Обеды мадам Ренуар скоро стали пользоваться известностью. До сих пор у Сезаннов и потомков Мане-Моризо, самых дорогих друзей нашей семьи, вспоминают ее рыбную похлебку с пряностями. Когда было мало денег, цыплят-соте с шампиньонами заменял бульон. Даже в самые трудные времена мать всегда умела прекрасно принять друзей мужа.
Не выходя из границ хорошо знакомого поприща, она заслужила восхищение всех, кто имел с ней дело. Способность весело и легко справляться с домашними делами, сделала из нее светскую даму. Дега, чей свирепый взгляд не упускал малейшей фальши или смешной черты, относился к ней с большим уважением. На открытии выставки у Дюран-Рюэля он сказал отцу, после того как посмотрел на простенькое платье моей матери и кричащие туалеты остальных дам: «У вашей жены вид королевы, которая посетила труппу бродячих акробатов». И своим низким, уравновешенным голосом, счастливо отличавшимся от визгливых голосов вокруг, он добавил: «Чего я боюсь больше всего на свете, так это съезда на чашку чая в пять часов в модной кондитерской. Словно попал в курятник. Почему женщины затрачивают столько усилий, чтобы выглядеть уродливыми и вульгарными?» Ренуар молчал. Известна его склонность к «рукам, которые умеют что-то делать». Но он слишком любил женщин и людей вообще, чтобы не видеть в первую очередь их хорошие стороны и лишь потом он мог посмеяться над смешными чертами и неловкостями. Есть люди добрые по глупости. Мой отец был добр, потому что был прозорлив. Дега был также прозорлив. Возможно, что он держался дикобразом, чтобы спрятать свою подлинную доброту. Не скрывался ли за черным сюртуком, твердым крахмальным воротничком и цилиндром самый революционный художник во всей новой живописи?
Не знаю, на этой ли выставке мой отец услышал следующий разговор между Дега и Фореном[145]. Последний был очень горд тем, что один из первых в Париже имел телефон.

#### Что сделать:
1. Чего, по словам Дега в тексте о мадам Ренуар, он боится больше всего на свете?
2. Приведите продолжение текста о мадам Ренуар, начав сразу после его последнего предложения.

#### Строки данных:
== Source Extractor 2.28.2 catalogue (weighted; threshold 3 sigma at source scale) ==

---

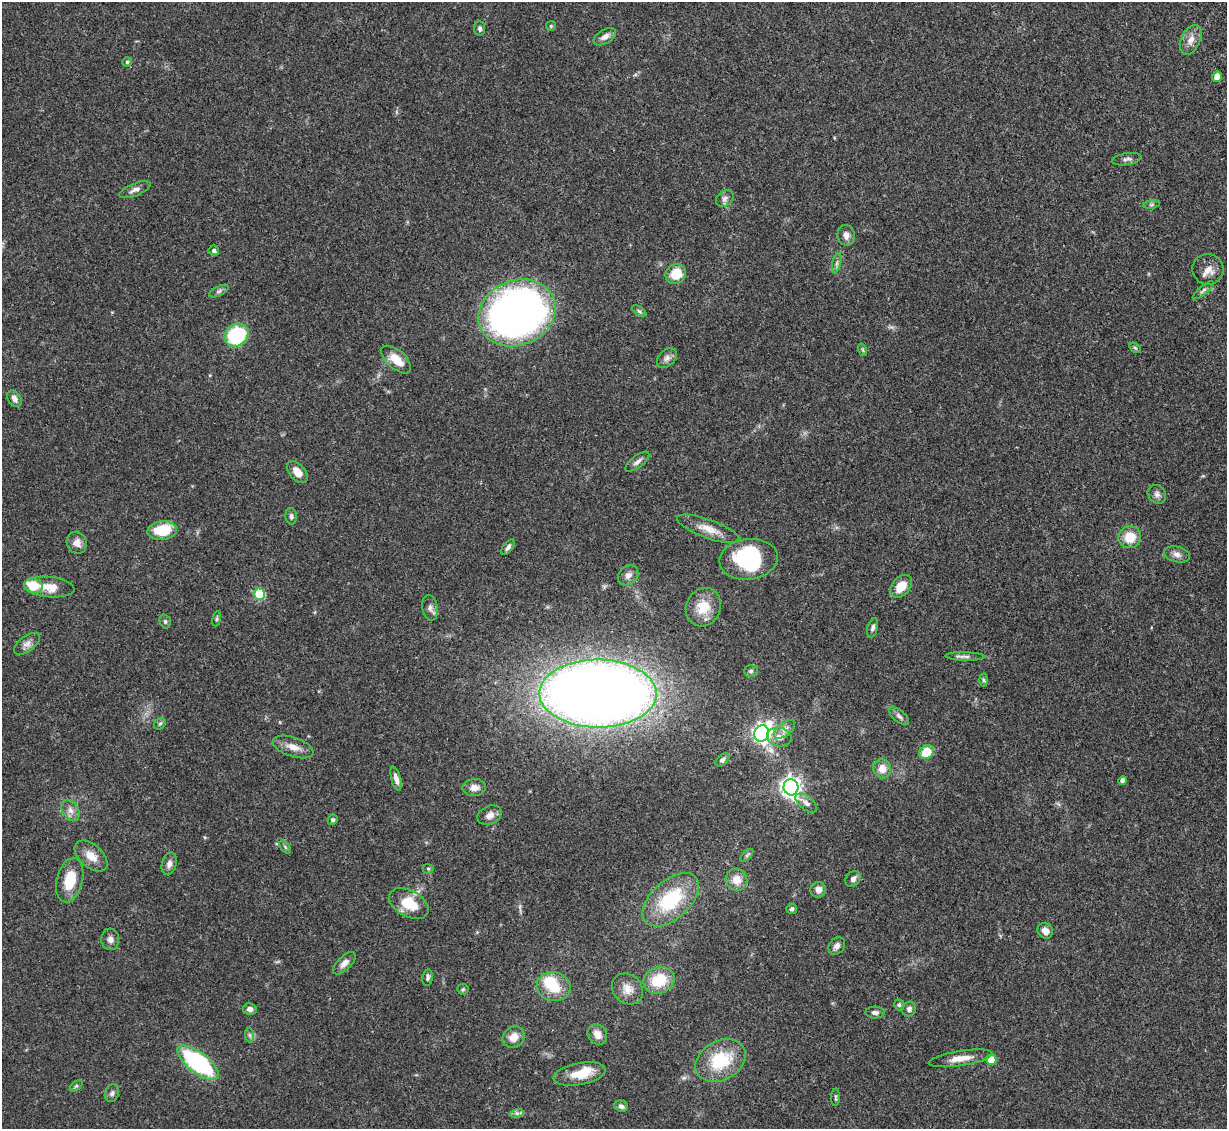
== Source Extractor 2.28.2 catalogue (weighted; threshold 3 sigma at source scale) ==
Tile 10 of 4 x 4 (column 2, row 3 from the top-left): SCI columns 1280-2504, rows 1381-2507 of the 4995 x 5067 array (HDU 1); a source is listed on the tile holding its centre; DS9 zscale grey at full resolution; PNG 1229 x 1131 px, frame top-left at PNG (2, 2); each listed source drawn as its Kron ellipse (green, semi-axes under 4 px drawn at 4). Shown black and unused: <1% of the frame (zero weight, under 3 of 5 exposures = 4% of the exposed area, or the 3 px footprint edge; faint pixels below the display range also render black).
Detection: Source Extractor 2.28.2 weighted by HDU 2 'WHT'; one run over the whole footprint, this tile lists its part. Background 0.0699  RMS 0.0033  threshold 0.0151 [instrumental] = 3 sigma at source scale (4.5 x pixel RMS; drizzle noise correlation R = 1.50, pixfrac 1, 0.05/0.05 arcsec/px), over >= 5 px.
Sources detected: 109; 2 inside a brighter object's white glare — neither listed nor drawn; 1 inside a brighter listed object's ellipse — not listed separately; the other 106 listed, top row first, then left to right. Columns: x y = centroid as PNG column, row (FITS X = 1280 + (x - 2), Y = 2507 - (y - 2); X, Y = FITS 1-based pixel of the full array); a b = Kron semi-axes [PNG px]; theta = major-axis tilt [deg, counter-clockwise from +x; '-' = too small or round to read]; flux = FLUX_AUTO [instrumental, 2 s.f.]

#### Ответы:
1. Съезда на чашку чая в пять часов в модной кондитерской.

2.
Дега. «Ну и как — работает?» Форен. «Отлично. Вертишь маленькую рукоятку и на другом конце провода в квартире человека, которому телефонируешь, звонит звонок. Он подходит, снимает трубку, и вы начинаете с ним разговаривать так легко, как если бы вы находились в одном помещении». Дега задумался, потом спросил: «Это действует и в обратном направлении? Тот человек может также вертеть рукоятку и звонок раздастся в вашей квартире?» — «Ну еще бы», — ответил сияющий Форен. — «И когда звонок звонит, вы встаете и идете к нему?» — «Разумеется, иду…» — «Словно лакей», — заключил Дега.
В этом анекдоте отца поражало, что Форен, большой карикатурист, человек талантливый и умный, не угадал ловушки Дега. Пусть читатель не сетует на меня за эти мелочи. Они помогают оживить более значительные воспоминания. Мне хочется дать представление о запахе натертых деревянных ступеней, смешанном с ароматом рагу из баранины на лестнице нашей квартиры, о том, как кисти у Ренуара стирались, а черенок у них замасливался, становился, как полированный, о возгласах, смехе, брюзжании и вздохах, сопровождавших разговор отца, о проникавшем через окно легком шуме улицы. Эти впечатления неотделимы для меня от годов, которые вспоминал Ренуар, равно как и от времени, когда он рассказывал о них в квартире на бульваре Рошешуар. Заодно я вспоминаю, как прочно делали тогда все вещи. Ключи, дверные ручки, штепсели были гораздо массивнее, чем теперь. Как дать обо всем этом представление, если не разрешить своим воспоминаниям изливаться вольно, отказавшись от излишней придирчивости?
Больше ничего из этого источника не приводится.